▸ What this task involves
All of the data that follows should be retyped exactly, please, except the pictures.

▸ Source material
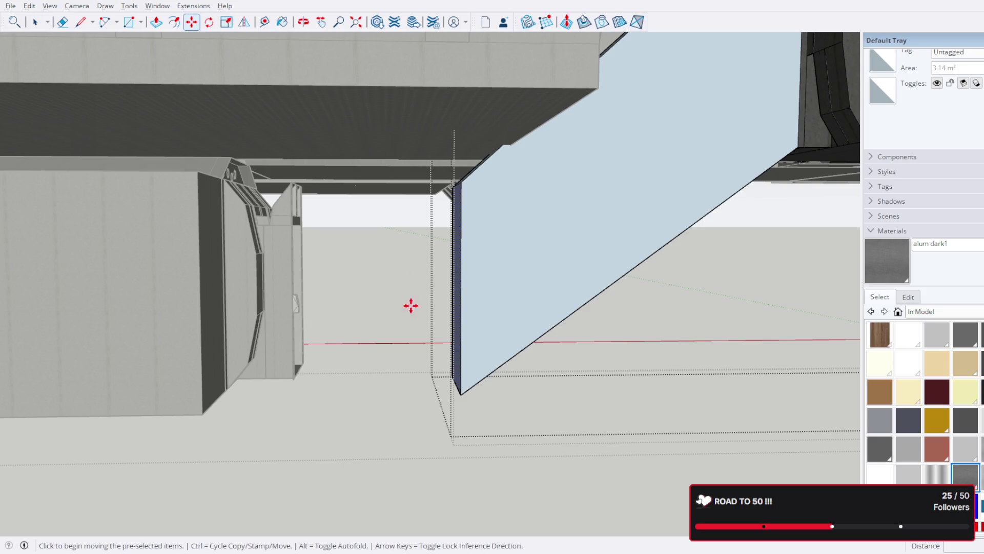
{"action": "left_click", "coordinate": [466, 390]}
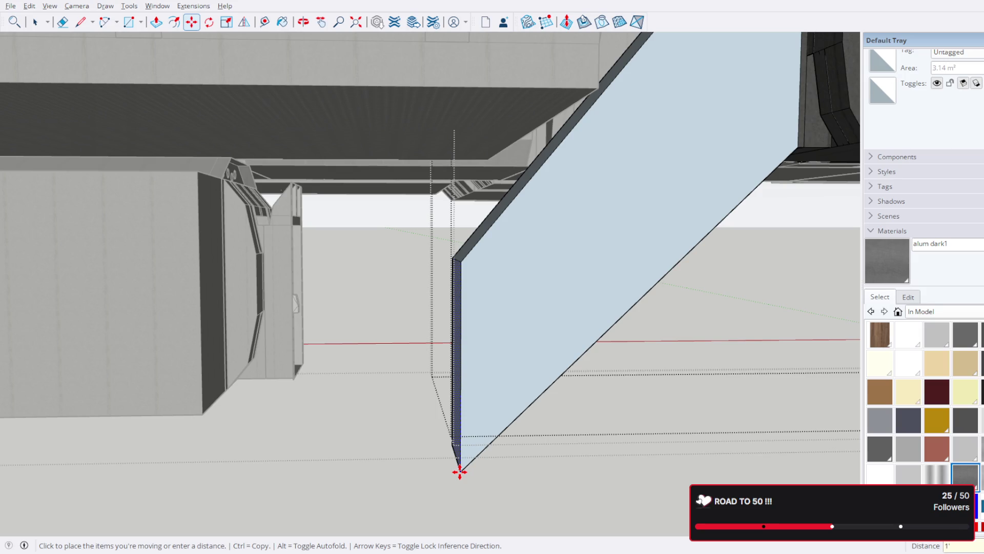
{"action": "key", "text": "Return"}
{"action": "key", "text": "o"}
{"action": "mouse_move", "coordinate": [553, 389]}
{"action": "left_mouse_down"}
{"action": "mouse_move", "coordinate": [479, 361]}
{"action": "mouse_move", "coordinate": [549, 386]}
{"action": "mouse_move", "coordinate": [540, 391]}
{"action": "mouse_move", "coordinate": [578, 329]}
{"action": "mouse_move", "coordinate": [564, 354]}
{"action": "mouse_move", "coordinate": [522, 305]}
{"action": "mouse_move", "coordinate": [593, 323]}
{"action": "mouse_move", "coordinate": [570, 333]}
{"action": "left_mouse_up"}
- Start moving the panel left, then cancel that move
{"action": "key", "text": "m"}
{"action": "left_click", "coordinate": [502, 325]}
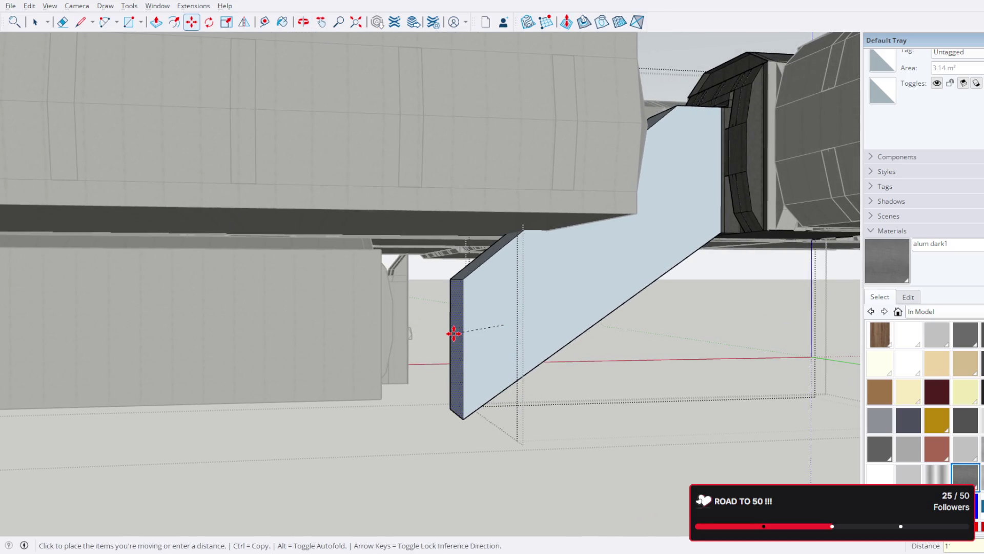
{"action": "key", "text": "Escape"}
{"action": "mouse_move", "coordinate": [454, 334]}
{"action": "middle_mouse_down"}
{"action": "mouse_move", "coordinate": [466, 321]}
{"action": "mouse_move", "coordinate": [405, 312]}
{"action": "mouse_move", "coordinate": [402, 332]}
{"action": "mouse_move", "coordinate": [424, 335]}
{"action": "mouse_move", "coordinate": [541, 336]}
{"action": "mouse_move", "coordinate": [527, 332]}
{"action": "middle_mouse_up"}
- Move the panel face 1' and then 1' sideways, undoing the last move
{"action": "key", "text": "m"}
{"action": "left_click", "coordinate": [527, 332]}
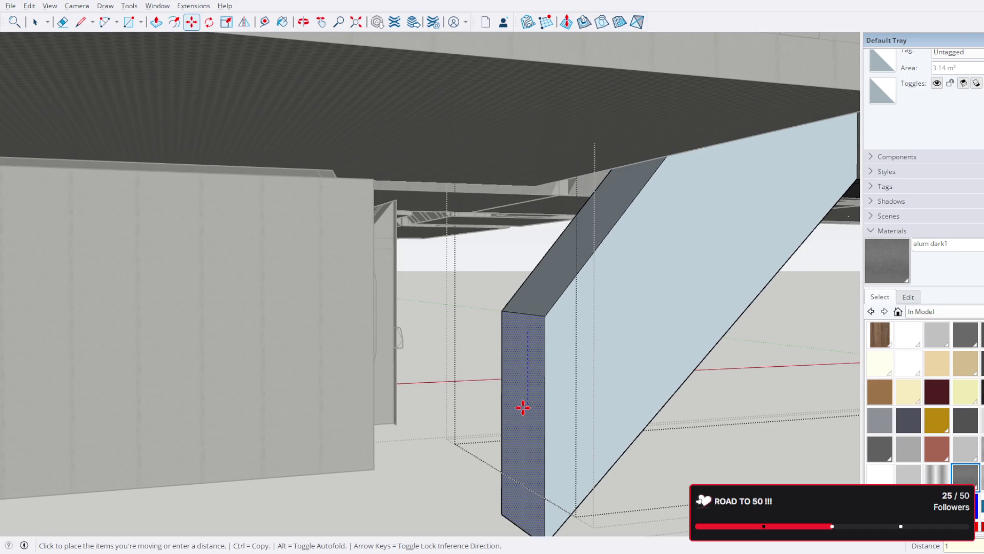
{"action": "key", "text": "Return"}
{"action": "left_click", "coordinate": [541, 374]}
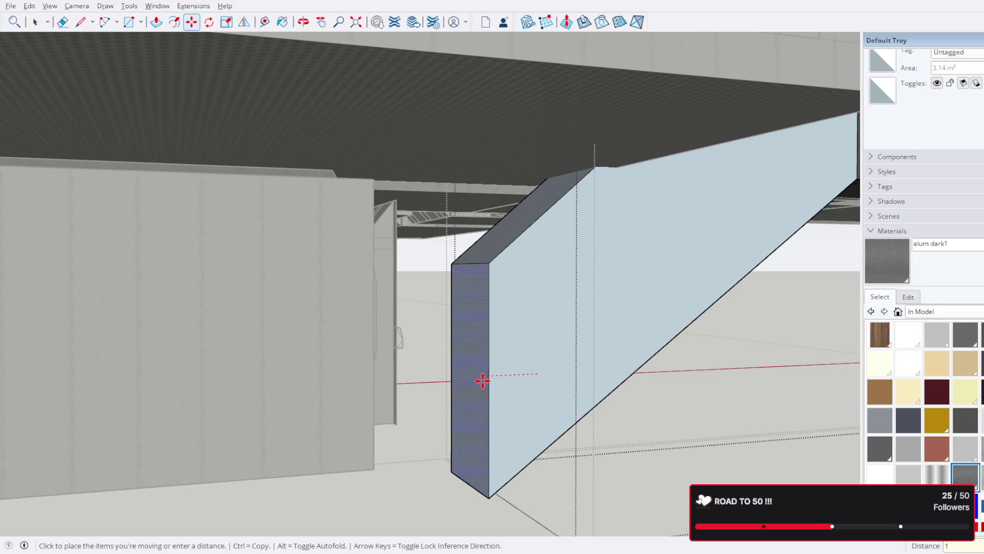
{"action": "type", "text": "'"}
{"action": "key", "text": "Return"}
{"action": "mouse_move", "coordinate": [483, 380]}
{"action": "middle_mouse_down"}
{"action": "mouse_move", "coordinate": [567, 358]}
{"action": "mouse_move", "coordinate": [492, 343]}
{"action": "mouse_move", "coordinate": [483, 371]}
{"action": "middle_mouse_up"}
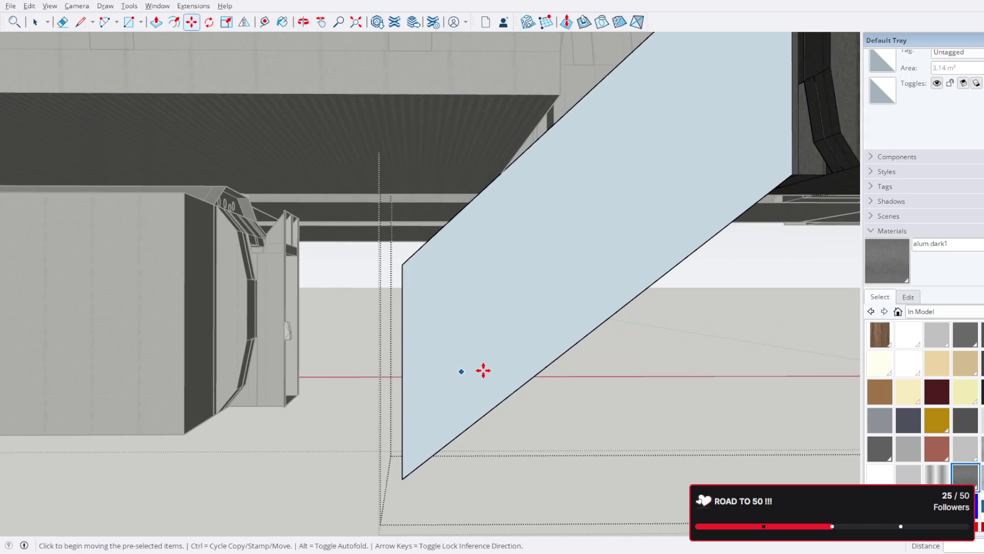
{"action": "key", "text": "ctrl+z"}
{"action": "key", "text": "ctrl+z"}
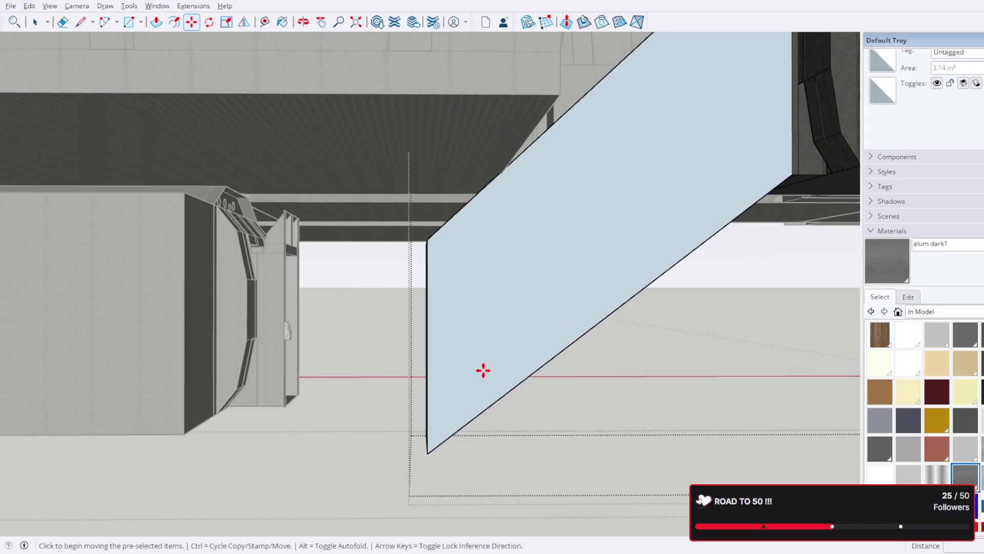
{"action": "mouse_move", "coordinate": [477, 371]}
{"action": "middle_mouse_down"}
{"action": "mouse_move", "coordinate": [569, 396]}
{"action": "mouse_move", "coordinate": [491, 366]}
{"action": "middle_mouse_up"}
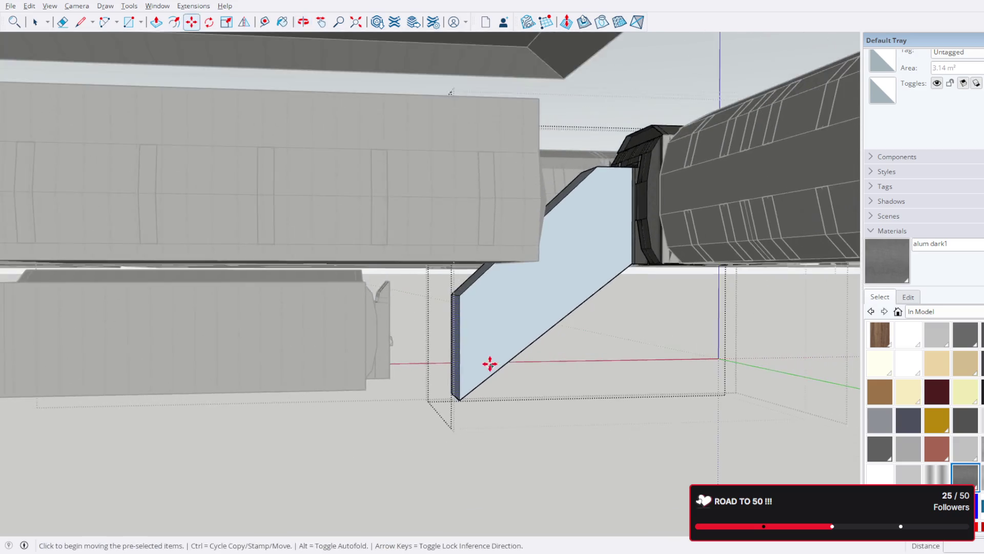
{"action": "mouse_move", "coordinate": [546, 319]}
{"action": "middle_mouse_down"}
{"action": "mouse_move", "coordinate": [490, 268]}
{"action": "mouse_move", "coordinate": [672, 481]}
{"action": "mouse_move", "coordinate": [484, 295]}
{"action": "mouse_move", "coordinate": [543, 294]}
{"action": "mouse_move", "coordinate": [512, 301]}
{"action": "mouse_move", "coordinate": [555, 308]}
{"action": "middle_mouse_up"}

▸ Task output
{"action": "left_click", "coordinate": [466, 390]}
{"action": "key", "text": "Return"}
{"action": "key", "text": "o"}
{"action": "mouse_move", "coordinate": [553, 389]}
{"action": "left_mouse_down"}
{"action": "mouse_move", "coordinate": [479, 361]}
{"action": "mouse_move", "coordinate": [549, 386]}
{"action": "mouse_move", "coordinate": [540, 391]}
{"action": "mouse_move", "coordinate": [578, 329]}
{"action": "mouse_move", "coordinate": [564, 354]}
{"action": "mouse_move", "coordinate": [522, 305]}
{"action": "mouse_move", "coordinate": [593, 323]}
{"action": "mouse_move", "coordinate": [570, 333]}
{"action": "left_mouse_up"}
- Start moving the panel left, then cancel that move
{"action": "key", "text": "m"}
{"action": "left_click", "coordinate": [502, 325]}
{"action": "key", "text": "Escape"}
{"action": "mouse_move", "coordinate": [454, 334]}
{"action": "middle_mouse_down"}
{"action": "mouse_move", "coordinate": [466, 321]}
{"action": "mouse_move", "coordinate": [405, 312]}
{"action": "mouse_move", "coordinate": [402, 332]}
{"action": "mouse_move", "coordinate": [424, 335]}
{"action": "mouse_move", "coordinate": [541, 336]}
{"action": "mouse_move", "coordinate": [527, 332]}
{"action": "middle_mouse_up"}
- Move the panel face 1' and then 1' sideways, undoing the last move
{"action": "key", "text": "m"}
{"action": "left_click", "coordinate": [527, 332]}
{"action": "key", "text": "Return"}
{"action": "left_click", "coordinate": [541, 374]}
{"action": "type", "text": "'"}
{"action": "key", "text": "Return"}
{"action": "mouse_move", "coordinate": [483, 380]}
{"action": "middle_mouse_down"}
{"action": "mouse_move", "coordinate": [567, 358]}
{"action": "mouse_move", "coordinate": [492, 343]}
{"action": "mouse_move", "coordinate": [483, 371]}
{"action": "middle_mouse_up"}
{"action": "key", "text": "ctrl+z"}
{"action": "key", "text": "ctrl+z"}
{"action": "mouse_move", "coordinate": [477, 371]}
{"action": "middle_mouse_down"}
{"action": "mouse_move", "coordinate": [569, 396]}
{"action": "mouse_move", "coordinate": [491, 366]}
{"action": "middle_mouse_up"}
{"action": "mouse_move", "coordinate": [546, 319]}
{"action": "middle_mouse_down"}
{"action": "mouse_move", "coordinate": [490, 268]}
{"action": "mouse_move", "coordinate": [672, 481]}
{"action": "mouse_move", "coordinate": [484, 295]}
{"action": "mouse_move", "coordinate": [543, 294]}
{"action": "mouse_move", "coordinate": [512, 301]}
{"action": "mouse_move", "coordinate": [555, 308]}
{"action": "middle_mouse_up"}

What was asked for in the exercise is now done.